(Task details) Please answer from the blog post below: according to the writer, what does persevering against trials and temptations build?

(Extract provided)
Saturday, July 02, 2005

I'm on a pilgrimage to find and meet God. i believe there's no better thing and nothing more inspiring and worthwhile than to meet Him and obey Him. i mean this week i've learnt important lessons which i really really want to remember and internalise in my life.
i've learnt to put Jesus as the center of my life-- and everything will be well with me!. i've learnt the need to persevere against trials and temptations, for that builds character (James 1). i've learnt to submit and obey. i've learnt that God is for me. i've learnt to trust Him and put Him first.
how precious is the sweet name of Jesus! that saved us from our world of sin and brought us to fellowship with God and freedom from death and sin!

it's wonderful and truly awe-inspiring. God is. just pray that it'll continue and You'd find me faithful.

i mean alot of times i blog about these spiritual things because they're what concerns me. i mean i could blog about lots of earthly things but then again they're not that important in the light of eternity. you know, alot of times, our souls just yearn for God, our souls just crave for the living God and yearns to talk with Him. and we alot of times block out that need by filling our lives with busyness, with lots of music and rhythm and beats, by conversation and mental thoughts, when our hearts are really just craving for God. i'm glad that in the small moments of my life i'm able to sense a little bit of His direction and feel a little bit of God. just have to be more trusting and allow myself to be used by the Holy Spirit. but yeah i thank God that he's still merciful in spite of my sin.

(Collected data)
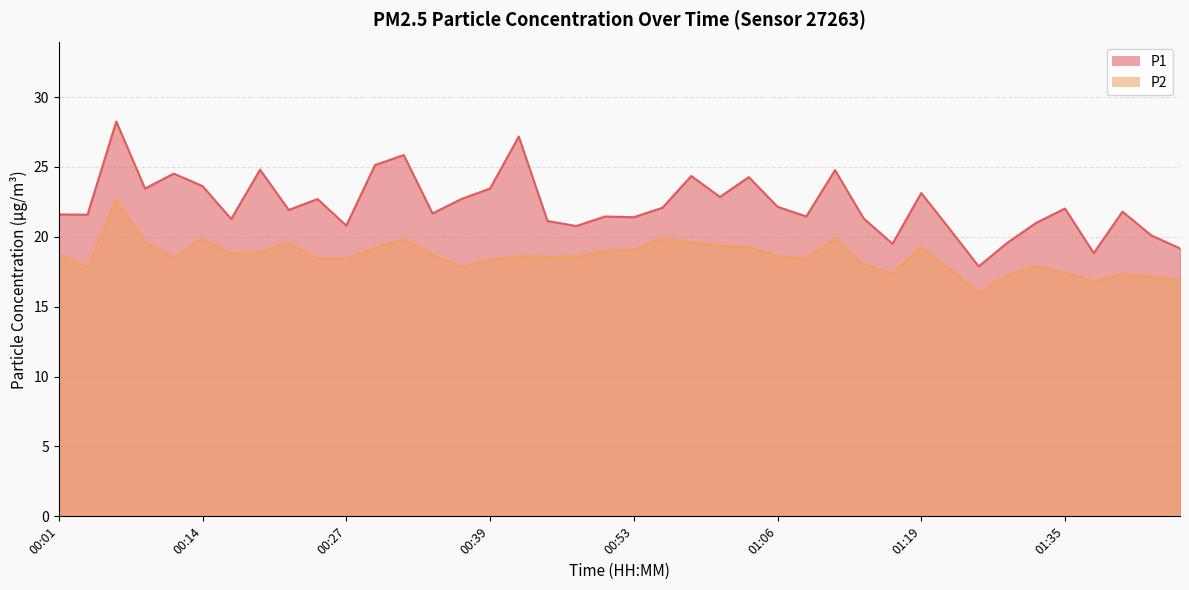

Which series has the largest range (max minus min)?

P1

(Reply to the exercise) Character.